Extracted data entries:
○ ○ ○ ○ ○

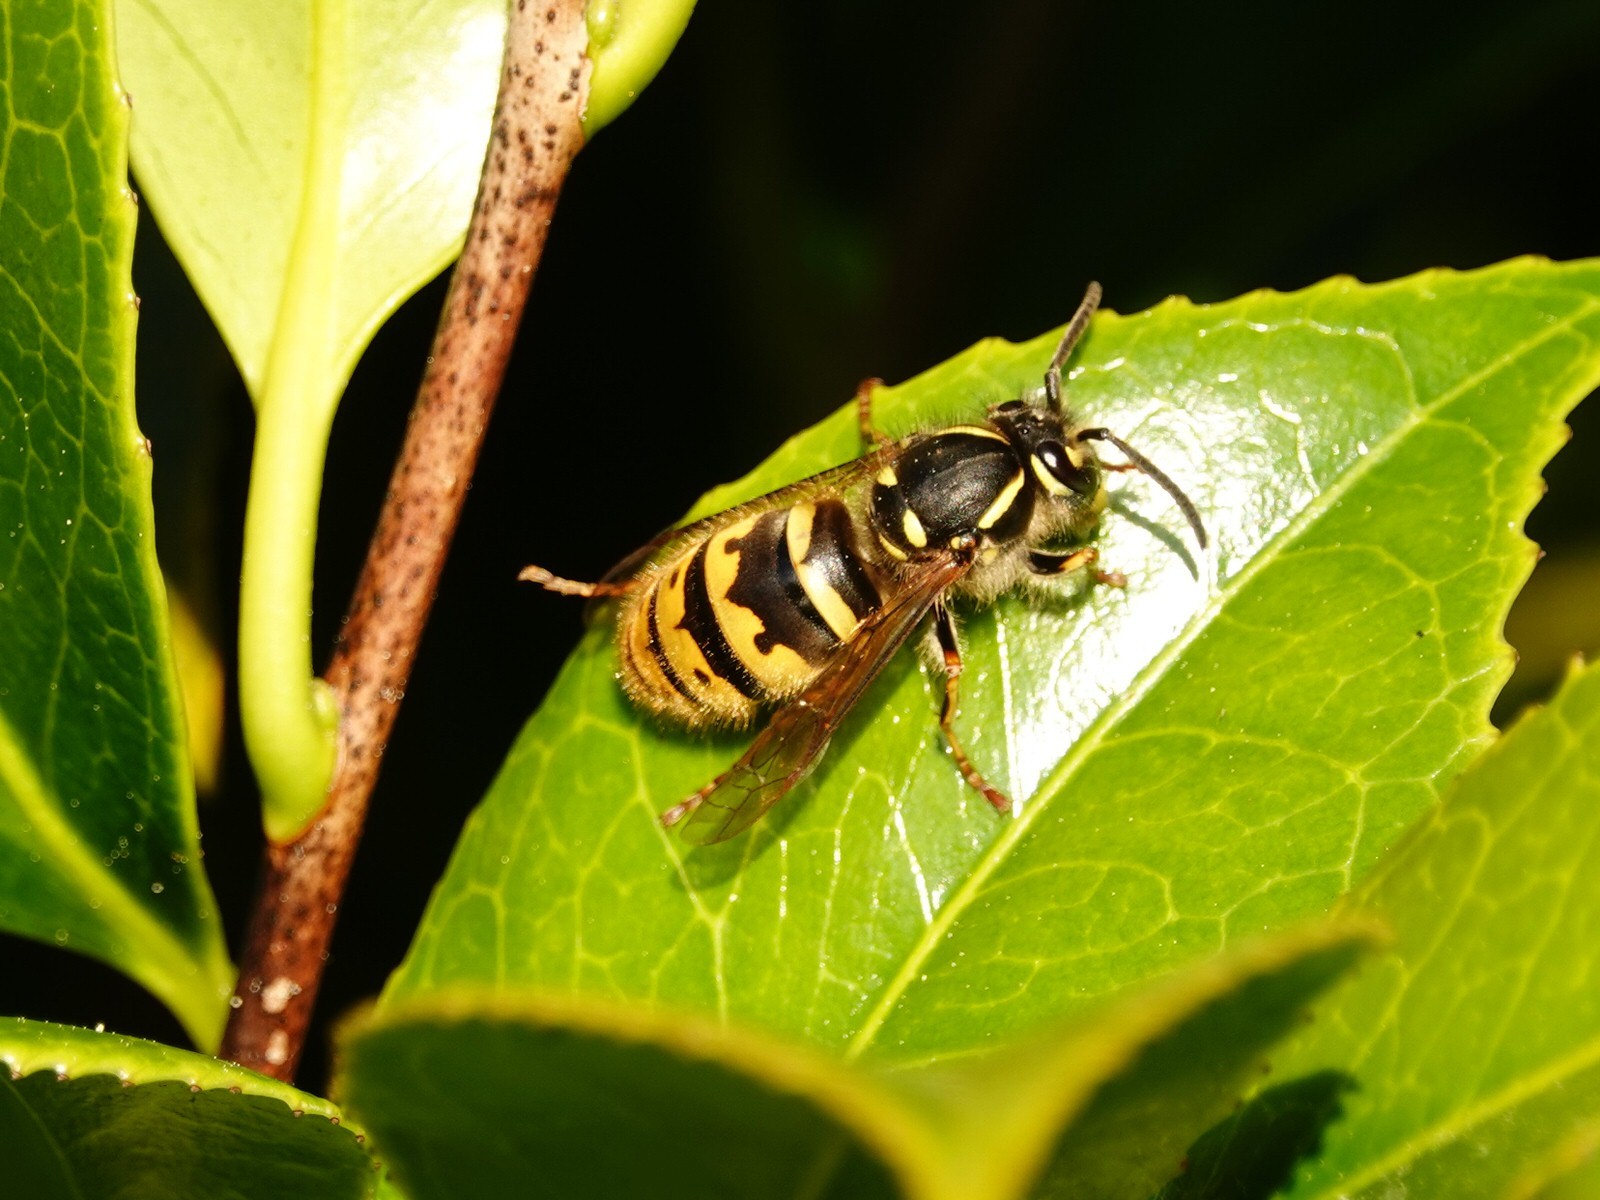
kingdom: Animalia
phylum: Arthropoda
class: Insecta
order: Hymenoptera
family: Vespidae
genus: Vespula
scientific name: Vespula vulgaris
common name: Common wasp
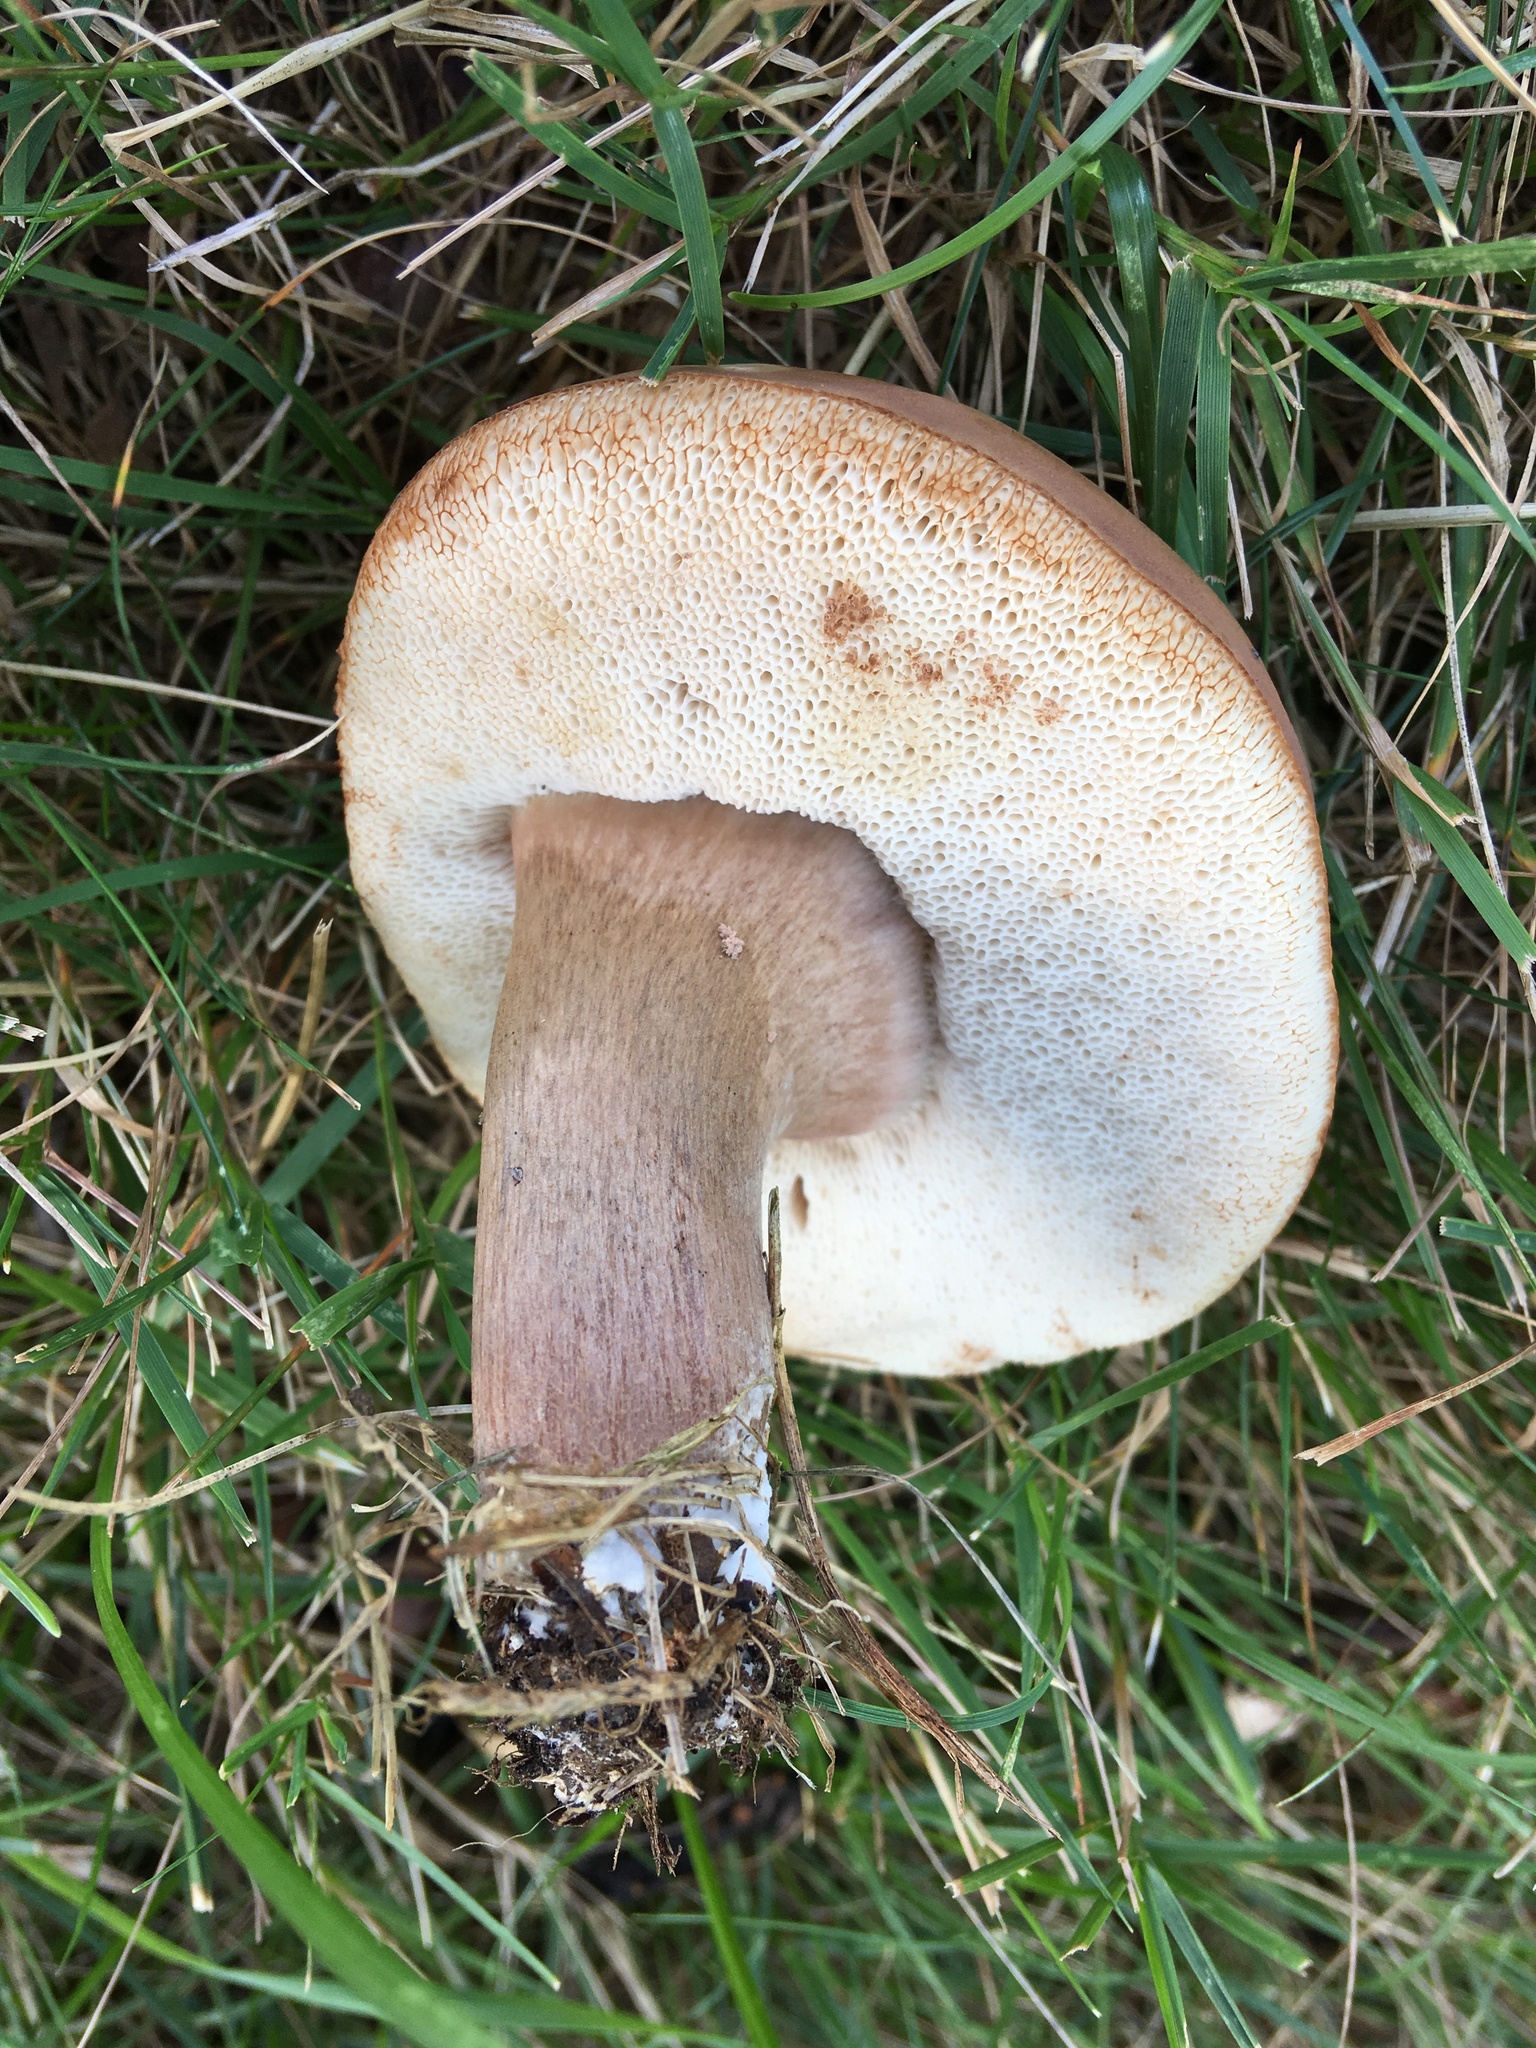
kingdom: Fungi
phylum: Basidiomycota
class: Agaricomycetes
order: Boletales
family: Boletaceae
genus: Tylopilus
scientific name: Tylopilus ferrugineus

○ ○ ○ ○ ○

**Task goal:** Change "scientific name" to "binomial name" in every row and write out their lines again with nothing else altered. Leave the pictures out.

**Response to the exercise:**
kingdom: Animalia
phylum: Arthropoda
class: Insecta
order: Hymenoptera
family: Vespidae
genus: Vespula
binomial name: Vespula vulgaris
common name: Common wasp
kingdom: Fungi
phylum: Basidiomycota
class: Agaricomycetes
order: Boletales
family: Boletaceae
genus: Tylopilus
binomial name: Tylopilus ferrugineus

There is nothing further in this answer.